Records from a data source
*****
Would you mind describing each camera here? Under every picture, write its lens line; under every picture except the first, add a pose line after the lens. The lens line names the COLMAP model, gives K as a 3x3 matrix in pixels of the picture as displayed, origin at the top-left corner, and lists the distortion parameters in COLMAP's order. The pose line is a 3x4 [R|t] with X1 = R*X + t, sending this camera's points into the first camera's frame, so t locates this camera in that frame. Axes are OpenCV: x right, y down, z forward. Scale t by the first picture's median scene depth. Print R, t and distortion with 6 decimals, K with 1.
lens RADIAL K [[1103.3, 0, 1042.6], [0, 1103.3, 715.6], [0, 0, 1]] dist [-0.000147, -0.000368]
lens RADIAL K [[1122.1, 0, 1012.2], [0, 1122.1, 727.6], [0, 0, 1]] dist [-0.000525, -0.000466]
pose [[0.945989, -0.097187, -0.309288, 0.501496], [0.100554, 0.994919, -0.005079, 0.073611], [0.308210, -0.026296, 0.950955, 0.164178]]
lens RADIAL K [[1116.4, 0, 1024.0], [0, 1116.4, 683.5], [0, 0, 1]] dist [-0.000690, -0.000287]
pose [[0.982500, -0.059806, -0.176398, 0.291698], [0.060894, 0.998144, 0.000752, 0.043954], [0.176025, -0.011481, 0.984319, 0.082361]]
*****
**PROBLEM TO WORK ON**
Could you output every line of the records above, character for character, with nothing changed?

**REPLY TO THE EXERCISE**
Would you mind describing each camera here? Under every picture, write its lens line; under every picture except the first, add a pose line after the lens. The lens line names the COLMAP model, gives K as a 3x3 matrix in pixels of the picture as displayed, origin at the top-left corner, and lists the distortion parameters in COLMAP's order. The pose line is a 3x4 [R|t] with X1 = R*X + t, sending this camera's points into the first camera's frame, so t locates this camera in that frame. Axes are OpenCV: x right, y down, z forward. Scale t by the first picture's median scene depth. Print R, t and distortion with 6 decimals, K with 1.
lens RADIAL K [[1103.3, 0, 1042.6], [0, 1103.3, 715.6], [0, 0, 1]] dist [-0.000147, -0.000368]
lens RADIAL K [[1122.1, 0, 1012.2], [0, 1122.1, 727.6], [0, 0, 1]] dist [-0.000525, -0.000466]
pose [[0.945989, -0.097187, -0.309288, 0.501496], [0.100554, 0.994919, -0.005079, 0.073611], [0.308210, -0.026296, 0.950955, 0.164178]]
lens RADIAL K [[1116.4, 0, 1024.0], [0, 1116.4, 683.5], [0, 0, 1]] dist [-0.000690, -0.000287]
pose [[0.982500, -0.059806, -0.176398, 0.291698], [0.060894, 0.998144, 0.000752, 0.043954], [0.176025, -0.011481, 0.984319, 0.082361]]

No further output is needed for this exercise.